Exercise brief:
Please turn the material below into a JSON list of strings, with one string per line and blank lines skipped. Leave out the pictures.

Items stored from a collection

..........

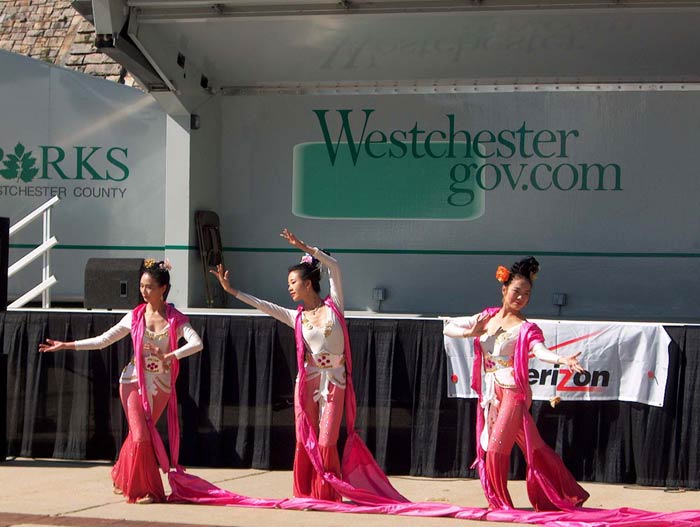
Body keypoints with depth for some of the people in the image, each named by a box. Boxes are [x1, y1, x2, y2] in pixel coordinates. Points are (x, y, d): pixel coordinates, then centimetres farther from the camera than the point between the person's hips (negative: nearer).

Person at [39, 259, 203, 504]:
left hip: (161, 387, 0)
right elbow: (103, 340, 3)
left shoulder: (175, 319, -7)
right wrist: (66, 345, -2)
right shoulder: (135, 317, -2)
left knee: (139, 434, 11)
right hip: (134, 382, 0)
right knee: (141, 435, -10)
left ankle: (122, 479, 33)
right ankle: (144, 490, 4)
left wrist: (170, 356, -35)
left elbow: (196, 343, -22)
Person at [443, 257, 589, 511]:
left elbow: (541, 351, -26)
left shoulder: (525, 328, -7)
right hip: (490, 394, 6)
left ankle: (499, 502, 5)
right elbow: (448, 327, 16)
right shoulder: (486, 317, 10)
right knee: (533, 448, 9)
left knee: (496, 447, -11)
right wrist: (469, 333, -4)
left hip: (513, 392, -6)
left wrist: (562, 360, -46)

..........

Answer to this exercise:
[
  "Body keypoints with depth for some of the people in the image, each named by a box. Boxes are [x1, y1, x2, y2] in pixel coordinates. Points are (x, y, d): pixel coordinates, then centimetres farther from the camera than the point between the person's hips (negative: nearer).",
  "Person at [39, 259, 203, 504]:",
  "left hip: (161, 387, 0)",
  "right elbow: (103, 340, 3)",
  "left shoulder: (175, 319, -7)",
  "right wrist: (66, 345, -2)",
  "right shoulder: (135, 317, -2)",
  "left knee: (139, 434, 11)",
  "right hip: (134, 382, 0)",
  "right knee: (141, 435, -10)",
  "left ankle: (122, 479, 33)",
  "right ankle: (144, 490, 4)",
  "left wrist: (170, 356, -35)",
  "left elbow: (196, 343, -22)",
  "Person at [443, 257, 589, 511]:",
  "left elbow: (541, 351, -26)",
  "left shoulder: (525, 328, -7)",
  "right hip: (490, 394, 6)",
  "left ankle: (499, 502, 5)",
  "right elbow: (448, 327, 16)",
  "right shoulder: (486, 317, 10)",
  "right knee: (533, 448, 9)",
  "left knee: (496, 447, -11)",
  "right wrist: (469, 333, -4)",
  "left hip: (513, 392, -6)",
  "left wrist: (562, 360, -46)"
]